Until now, the omnichannel, cloud-based, 360-degree customer view-enabled contact center was mostly a pipe dream, touted by technology vendors and thought leaders, with a majority of businesses falling short of this gold standard. Most customers still expect to fight their way through a dead-end IVR, endure multiple transfers, and repeat their information to agents who have zero context on who they are or why they’re calling.
As technology grows more robust, however, more and more businesses are starting to overcome these bottlenecks, more of which are related to a lack of data transparency. Businesses are using AI and machine learning-enabled platforms to unify their data across the organization, route customers based not only on queues but context, and design self-service platforms that facilitate end-to-end support.
Treat Every Customer Touchpoint as a Potential Data Source
For many businesses, their website is the seat of personalization. By collecting data on customer’s viewing history and purchasing habits, they can provide personalized recommendations and proactive support based on context, such as offering help through web chat to a customer who’s having trouble completing an online purchase. But a truly omnichannel experience is one where personalization follows the customer, whether they’re on the phone with an agent, shopping online or visiting in-store.
This means that data you collect from your website must be reconciled with the customer’s activity in all other channels to build a complete 360-degree view of each individual customer. When an agent interacts with a customer, regardless of channel, they should be able to see the customer’s buying history, sentiment and previous interactions (across every channel), status of their orders and customer’s preferred channel.

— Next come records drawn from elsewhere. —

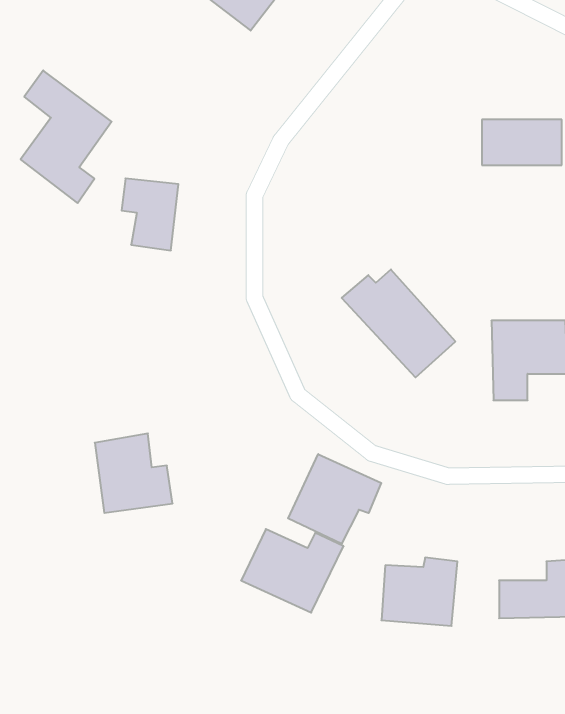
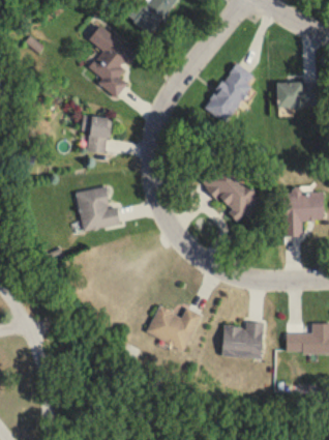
building: [21,70,112,203] -> [87,24,137,96]
building: none -> [205,62,257,122]
building: [95,433,173,513] -> [78,186,120,230]
building: [288,454,381,544] -> none

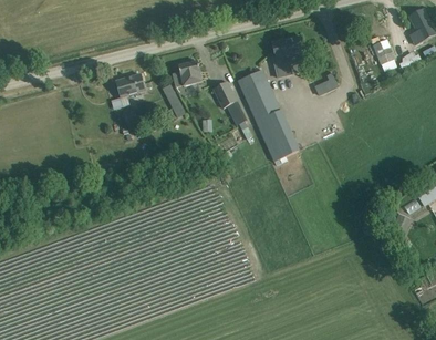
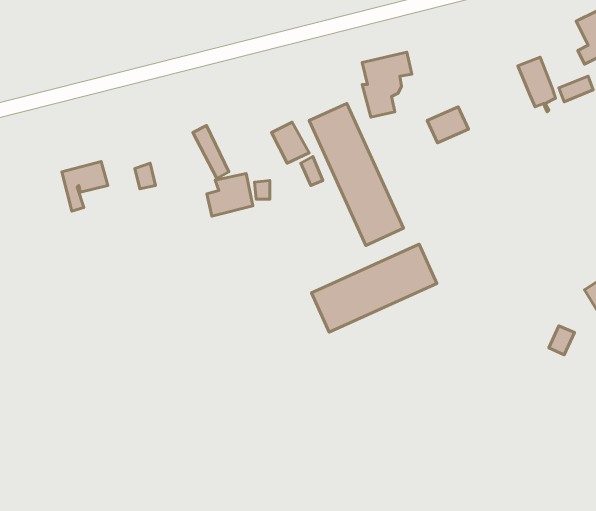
building: [172,60,201,87] -> [207,173,253,216]
building: [115,74,145,106] -> [62,161,108,211]
building: none -> [312,244,437,332]

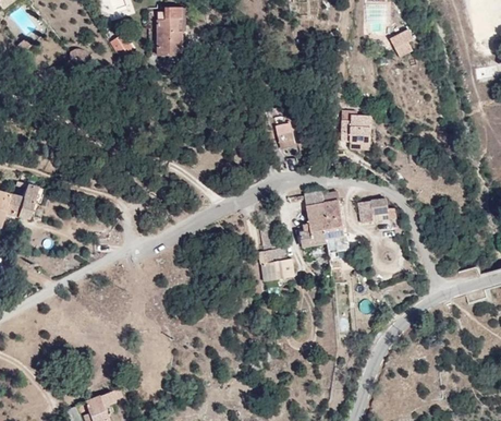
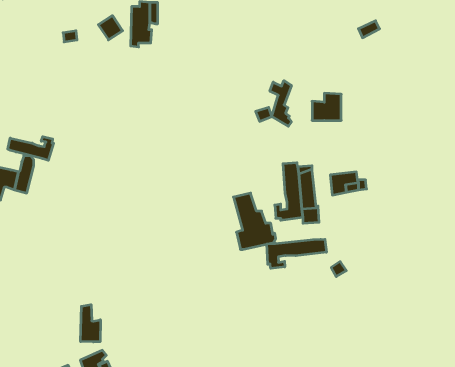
building: none -> [270,81,291,126]
building: none -> [8,137,54,160]
building: none -> [267,239,326,268]
building: none -> [81,305,100,342]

Says Kustomer CEO Brad Birnbaum, “Imagine having a conversation with a friend but not being able to remember anything about that friend, or any interactions you’ve had with them previously. It would be difficult to have a truly personal or meaningful conversation. That’s how traditional retailers have historically interacted with their customers, with a large blind spot around customer preferences and history.”
Optimize Human to AI Interactions
“Agents for complex issues, AI for simple ones” is an oft-repeated principle for successful human-AI interactions in the contact center. However, customers still find themselves calling when a chatbot does not function as anticipated. For this reason and others, the contact center is often still considered a cost center rather than a revenue driver. Once businesses learn how to optimize their self-service channels, while giving customers recourse to contact a live agent if needed, agents will automatically become the go-to touchpoint for complex issues and expert recommendations, and thereby come to be perceived as subject matter experts.
Without the burden of responding to repetitive inquiries, agents can focus on building a relationship with the customer. As Birnbaum says, “It will become the customer service agent’s job to reflect the company’s mission and values, and act as a trusted partner. The changing expectations of consumers means that customers want to do business with companies they believe in, feeling as though they are a part of the brand. Customer service agents can help do just that, through both proactive and reactive support.